Ms. Simonyan says it's logical that little stations like REN TV would want to partner with RT, because the English-language station now possesses one of the most modern and sophisticated broadcasting centers in the country.

"Because of this, we can support them technologically," she says. "We are not going to interfere with their editorial content. That's not the idea at all."

That pledge is also offered by officials of the two beleaguered stations, who say they are forced to make radical changes due to sagging advertising revenues and rising shareholder demands to show a profit. "We need to find new premises for REN TV, and we may outsource some technical functions," says Asya Pomeranets, a company public relations representative. "But the stations will retain their distinctive content."

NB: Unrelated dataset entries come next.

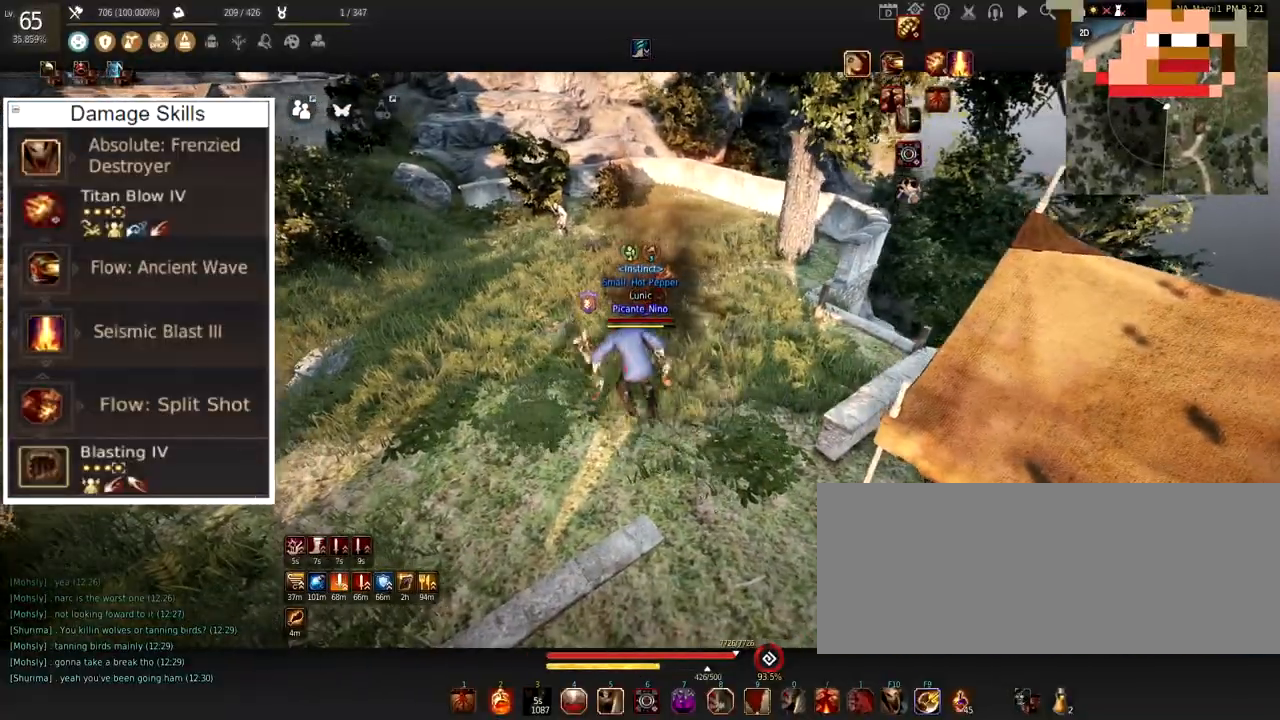
{"keys": [], "mouse": [], "events": [[50, "a", "up"]]}
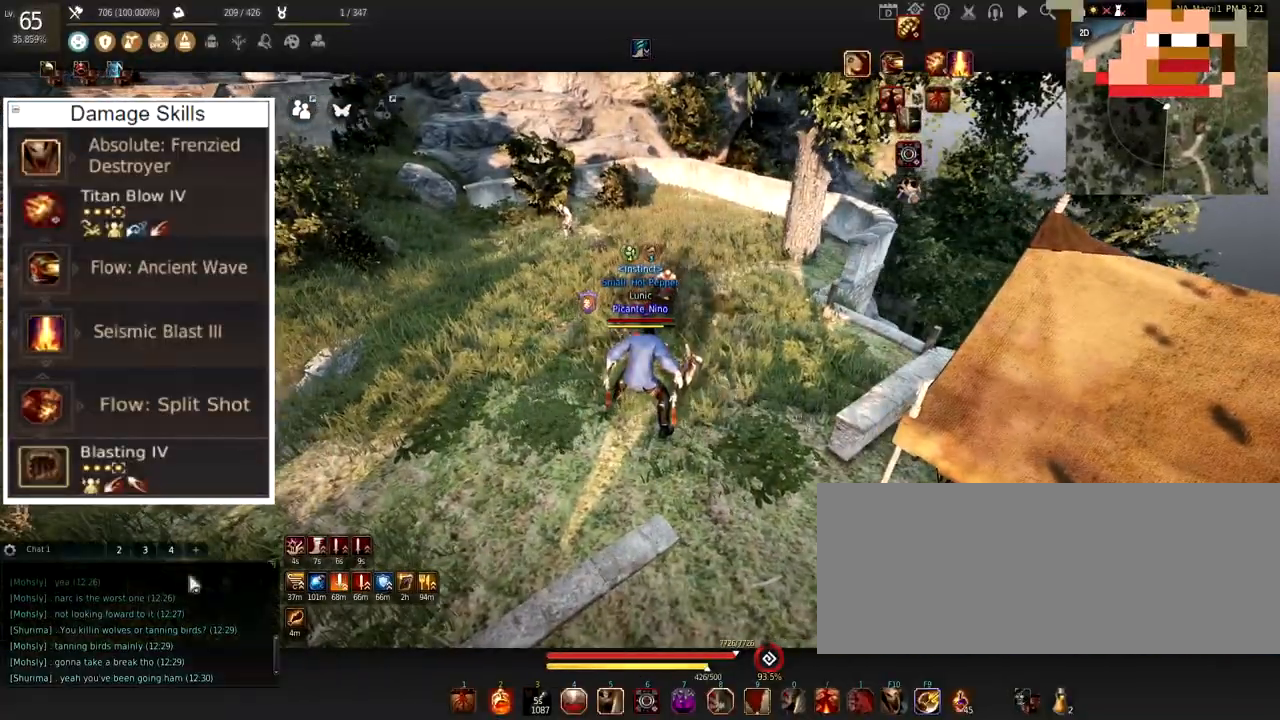
{"keys": [], "mouse": [], "events": []}
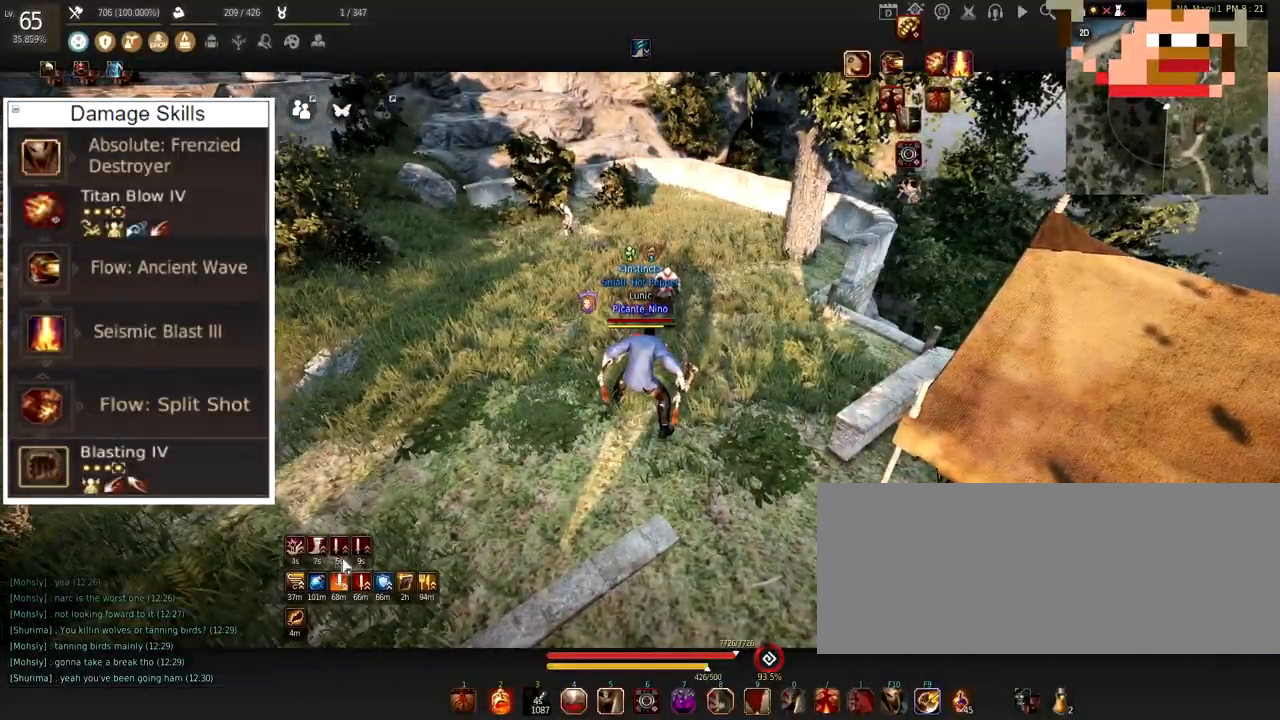
{"keys": [], "mouse": [], "events": []}
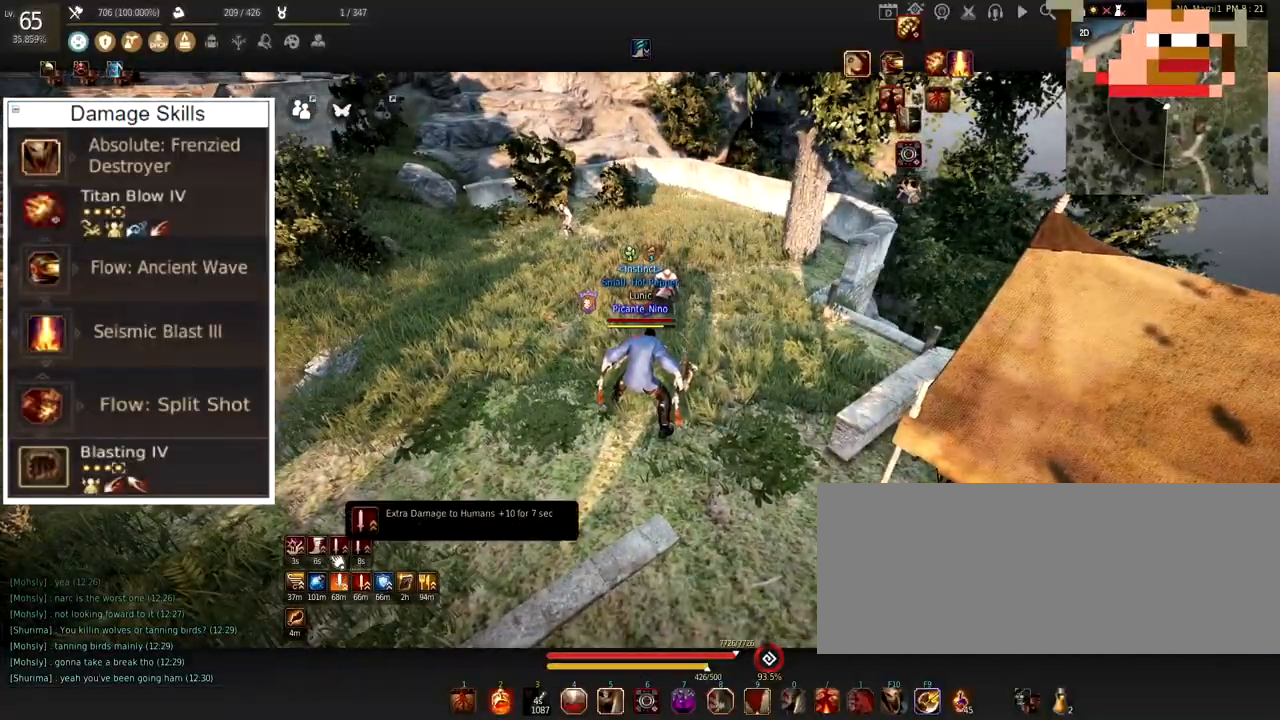
{"keys": ["w"], "mouse": [], "events": [[401, "w", "down"]]}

Simonyan argues that RT, which offers a variety of news, talk and documentary programming, itself enjoys "absolute editorial independence" from its main financial sponsor, the Kremlin. "What we do is offer a different view of the world, a list of stories you won't see covered in the mainstream media," she says. "Our goal is to do good journalism and increase our audience, and not to please someone up there."

'I never thought I'd see this day'

Still, giant state-funded broadcasters like RT are thriving, while little independent outlets like REN are gasping for air, and that points to an inevitable outcome, some experts argue.

"What RT makes is a packaged propaganda product, which is bought and paid for by the Kremlin," says Alexei Samokhvalov, a former director of REN TV who now heads the independent National TV and Radio Research Center in Moscow.

"In another country, it might seem normal for TV stations to share technical facilities while maintaining separate editorial lines, but in Russia it does not work that way," Mr. Samokhvalov says.

"If REN TV moves into the RT's headquarters, and becomes dependent upon them for its very existence, it will lose its independence. When I was director of REN TV, we prized our independence. I never thought I'd see this day," he adds.

REN TV has grown from a tiny independent station into a nationwide TV network that now enjoys about 6 percent of Russia's market share, a tiny blip compared with the three state-owned TV behemoths, but beloved to Russian liberals because of its relatively independent editorial stance.

"If you compare with the other media outlets, REN is by far the most liberal, most outspoken, and shows the greatest degree of independence," says Vladimir Pozner, a leading Russian TV personality. "If it were to lose its independence, I would find that very disheartening."

Kremlin media crackdown

When Vladimir Putin came to power, nearly a decade ago, he began cracking down on Russia's once diverse and combative media spectrum, using economic levers of influence rather than Soviet-style brute force to corral journalists, critics have long said. The state-backed takeover of NTV by Gazprom produced a chilling effect on TV broadcasters around the country. The Kremlin subsequently orchestrated the downfall of smaller TV networks that failed to come to heel, including TV-6 in 2002 and TVS the following year. Some public opinion services, which provide journalists with raw information, were also brought under state control, leaving only a handful of small-circulation outfits, such as the liberal Ekho Moskvi radio station, that some critics say are allowed to exist as political window-dressing.

"Very clearly, the government wants that kind of window to remain open, because it's a way of saying 'Hey, we have democracy in Russia,' to the rest of the world," says Mr. Pozner. "Maybe they see REN TV playing this kind of role, and perhaps that will save it."

Russia's beleaguered liberals, who have watched the political landscape turn into a Sovietesque one-party show under Putin and his successor, Dmitri Medvedev, say they hold out little hope for the survival of the last media holdouts.

"Unfortunately, everything that has happened on the TV media front since Putin became president in 2000 suggests that the last vestiges of independent television will be muzzled as well," says Mr. Ryzhkov.